Baseado nas ideias de Hans Seyle, o cientista russo Nikolai Yakovlev (1911-1992) cunhou o termo supercompensação ao fazer analogia com os termos da Síndrome Geral da Adaptação 1) alerta por estímulo, 2) resistência por adaptação e 3) exaustão por fadiga. Essa teoria ficou conhecida por Adaptação Específica às Demandas Impostas (AEDI) ou Lei da Supercompensação.

Nikolai Yakovlev (1911-1992)

Também baseado em Hans Seyle, o neuropsicólogo canadense Donald Hebb (1904-1995) cunhou a teoria do "U invertido (1956) definindo o "stress positivo ou eustress" e o "stress negativo ou distress" ao afirmar que, até certo ponto o "stress" é bom, mas se passar de determinado ponto pode prejudicar o desempenho. Estabeleceu que, o impacto do "stress" sobre o organismo depende de frequência, intensidade e duração. 



Donald Webb (1904-1995)

No entanto, os conceitos universais, homeostase e "stress", apresentavam certa lacuna ao explicar determinados fenômenos fisiológicos. A homeostase se apresenta como um conceito rígido de pequena amplitude e seu rompimento leva a uma condição de ameaça à vida, mas não explicava a homeostase supercompensada. Deste modo, Peter Sterling e Joseph Eyer cunharam o termo alostase para abordar o ajuste ou a busca da estabilidade do organismo perante eventos previsíveis e imprevisíveis, de condição mais flexível e menos rígida que a homeostase. 

Peter Sterling (1940)

O conceito alostase veio para complementar o conceito homeostase, sempre quando um estímulo rompe o estado de homeostase levando o organismo a um ajuste superior à condição inicial, supercompensada. Podemos chamar de carga alostática o custo de ajuste do organismo às sobrecargas impostas, cujo caráter cumulativo, leva a uma condição superior ao estado anterior. 

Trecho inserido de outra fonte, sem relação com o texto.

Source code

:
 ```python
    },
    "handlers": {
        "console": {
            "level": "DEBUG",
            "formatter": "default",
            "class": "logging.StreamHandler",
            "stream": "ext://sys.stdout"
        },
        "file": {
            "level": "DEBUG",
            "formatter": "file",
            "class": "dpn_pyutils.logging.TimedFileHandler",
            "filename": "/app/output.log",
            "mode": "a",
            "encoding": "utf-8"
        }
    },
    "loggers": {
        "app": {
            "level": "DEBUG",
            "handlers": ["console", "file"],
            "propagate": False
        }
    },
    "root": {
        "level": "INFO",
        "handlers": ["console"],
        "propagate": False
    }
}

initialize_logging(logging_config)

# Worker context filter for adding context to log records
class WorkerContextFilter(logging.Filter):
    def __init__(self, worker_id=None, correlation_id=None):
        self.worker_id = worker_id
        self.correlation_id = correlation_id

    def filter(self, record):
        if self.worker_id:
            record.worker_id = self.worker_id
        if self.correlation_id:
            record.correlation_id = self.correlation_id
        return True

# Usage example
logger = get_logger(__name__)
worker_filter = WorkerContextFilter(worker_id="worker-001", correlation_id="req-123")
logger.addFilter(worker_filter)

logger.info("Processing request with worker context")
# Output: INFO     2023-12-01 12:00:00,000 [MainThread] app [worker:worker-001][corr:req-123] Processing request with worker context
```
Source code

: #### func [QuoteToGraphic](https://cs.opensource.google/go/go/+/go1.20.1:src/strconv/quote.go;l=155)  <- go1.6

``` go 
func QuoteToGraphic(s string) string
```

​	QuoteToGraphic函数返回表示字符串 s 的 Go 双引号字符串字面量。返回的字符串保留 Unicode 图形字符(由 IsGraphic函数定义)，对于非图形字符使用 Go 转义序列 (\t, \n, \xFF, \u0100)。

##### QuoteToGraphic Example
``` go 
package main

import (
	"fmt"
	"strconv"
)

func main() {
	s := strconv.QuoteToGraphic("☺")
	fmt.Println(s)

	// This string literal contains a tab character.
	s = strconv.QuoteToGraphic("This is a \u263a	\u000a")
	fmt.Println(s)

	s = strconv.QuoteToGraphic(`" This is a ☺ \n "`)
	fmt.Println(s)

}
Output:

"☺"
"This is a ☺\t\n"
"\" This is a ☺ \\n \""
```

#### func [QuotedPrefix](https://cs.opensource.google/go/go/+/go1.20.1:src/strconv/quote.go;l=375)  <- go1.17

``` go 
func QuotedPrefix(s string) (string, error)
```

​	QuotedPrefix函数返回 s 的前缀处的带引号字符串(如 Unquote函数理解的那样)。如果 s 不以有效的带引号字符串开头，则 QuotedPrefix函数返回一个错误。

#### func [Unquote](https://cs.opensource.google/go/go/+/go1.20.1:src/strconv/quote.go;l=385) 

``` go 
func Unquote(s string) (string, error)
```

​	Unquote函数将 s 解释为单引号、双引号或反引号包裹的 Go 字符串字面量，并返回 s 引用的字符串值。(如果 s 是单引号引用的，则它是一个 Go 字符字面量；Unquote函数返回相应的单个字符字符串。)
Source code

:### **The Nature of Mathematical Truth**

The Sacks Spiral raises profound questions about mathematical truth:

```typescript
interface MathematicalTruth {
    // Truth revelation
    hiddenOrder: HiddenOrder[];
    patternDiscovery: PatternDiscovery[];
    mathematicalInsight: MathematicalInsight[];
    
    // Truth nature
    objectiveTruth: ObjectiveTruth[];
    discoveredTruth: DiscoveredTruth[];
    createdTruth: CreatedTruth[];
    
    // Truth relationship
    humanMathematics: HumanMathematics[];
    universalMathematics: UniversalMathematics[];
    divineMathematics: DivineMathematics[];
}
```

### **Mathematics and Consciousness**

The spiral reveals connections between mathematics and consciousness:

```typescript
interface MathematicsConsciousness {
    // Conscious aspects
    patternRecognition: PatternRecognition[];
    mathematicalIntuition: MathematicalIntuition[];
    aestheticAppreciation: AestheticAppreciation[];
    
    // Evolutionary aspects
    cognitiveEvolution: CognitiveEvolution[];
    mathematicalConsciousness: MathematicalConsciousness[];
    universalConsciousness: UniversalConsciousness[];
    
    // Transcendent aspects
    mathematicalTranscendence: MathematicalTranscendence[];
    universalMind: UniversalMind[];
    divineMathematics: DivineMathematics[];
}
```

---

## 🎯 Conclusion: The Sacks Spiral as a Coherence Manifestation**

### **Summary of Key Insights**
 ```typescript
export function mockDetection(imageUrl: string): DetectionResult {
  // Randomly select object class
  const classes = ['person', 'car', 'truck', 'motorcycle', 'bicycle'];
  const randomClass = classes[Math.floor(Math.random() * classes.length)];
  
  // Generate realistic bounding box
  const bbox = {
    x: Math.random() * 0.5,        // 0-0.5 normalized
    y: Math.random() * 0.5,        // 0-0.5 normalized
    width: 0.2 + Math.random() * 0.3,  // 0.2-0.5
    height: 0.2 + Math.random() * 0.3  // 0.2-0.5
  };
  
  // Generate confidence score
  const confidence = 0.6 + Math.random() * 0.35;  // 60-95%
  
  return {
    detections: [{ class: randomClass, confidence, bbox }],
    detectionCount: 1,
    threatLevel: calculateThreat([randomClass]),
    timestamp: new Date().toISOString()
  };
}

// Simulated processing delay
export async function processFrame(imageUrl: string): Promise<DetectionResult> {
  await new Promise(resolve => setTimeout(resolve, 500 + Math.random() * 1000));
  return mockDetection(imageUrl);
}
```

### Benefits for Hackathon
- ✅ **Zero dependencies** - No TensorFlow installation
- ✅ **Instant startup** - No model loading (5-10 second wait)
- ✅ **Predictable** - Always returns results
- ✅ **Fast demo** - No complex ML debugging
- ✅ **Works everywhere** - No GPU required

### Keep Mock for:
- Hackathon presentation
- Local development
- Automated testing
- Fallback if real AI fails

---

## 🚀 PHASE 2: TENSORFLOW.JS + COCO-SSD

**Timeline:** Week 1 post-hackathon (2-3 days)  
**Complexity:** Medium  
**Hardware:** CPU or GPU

Outro termo bastante antigo que vem sendo utilizado no treinamento físico é conceito de hormese para referir a uma resposta de ajuste biológico das células e do organismo a um "stress" moderado ou intermitente. Esse termo foi utilizado pelo alquimista Paracelso (1493-1541) ao afirmar que, "a diferença entre o veneno e o remédio é a dose". A resposta hormética refere-se, a um  ajuste das células ou do organismo a pequenas doses de um agente agressor, tornando-se mais resistente a doses maiores deste mesmo. Uma frase hormética bastante conhecida "o que não mata, fortalece" foi proferida pelo filósofo Friedrich Nietzsche (1844-1900) ao referir-se a importância da resiliência perante a vida para desenvolver a "vontade de potência". A hormese prevê que, pequenas doses de estímulos são benéficas, pois ativam os processos de defesa que resultam em maior capacidade do organismo suportar progressivamente estímulos mais intensos. 

Paracelso (1493-1541)

Para finalizar, entender desses conceitos e seus desdobramentos para a área da saúde e treinamento físico se mostra de extrema importância, especialmente quando aplicamos estímulos progressivos às estruturas do corpo humano. Além disso, quanto aos estímulos do exercício físico, precisamos também considerar aspectos histológicos dos tecidos, pois numa articulação, tendão, ligamento, cartilagem, ossos e músculos possuem propriedades histológicas específicas e devem ser consideradas quanto ao tempo de ajuste às sobrecargas de natureza alostática. 

Este pequeno artigo trata de uma reflexão quanto à natureza do estímulo para que o preparador físico não cometa certos erros que podem gerar consequências negativas advindas do treinamento mal calculado gerando overtraining ou overreaching pois, como disse Paracelsus, "a diferença entre o remédio e o veneno é dose"

Treine com conhecimento daquilo que está fazendo sempre!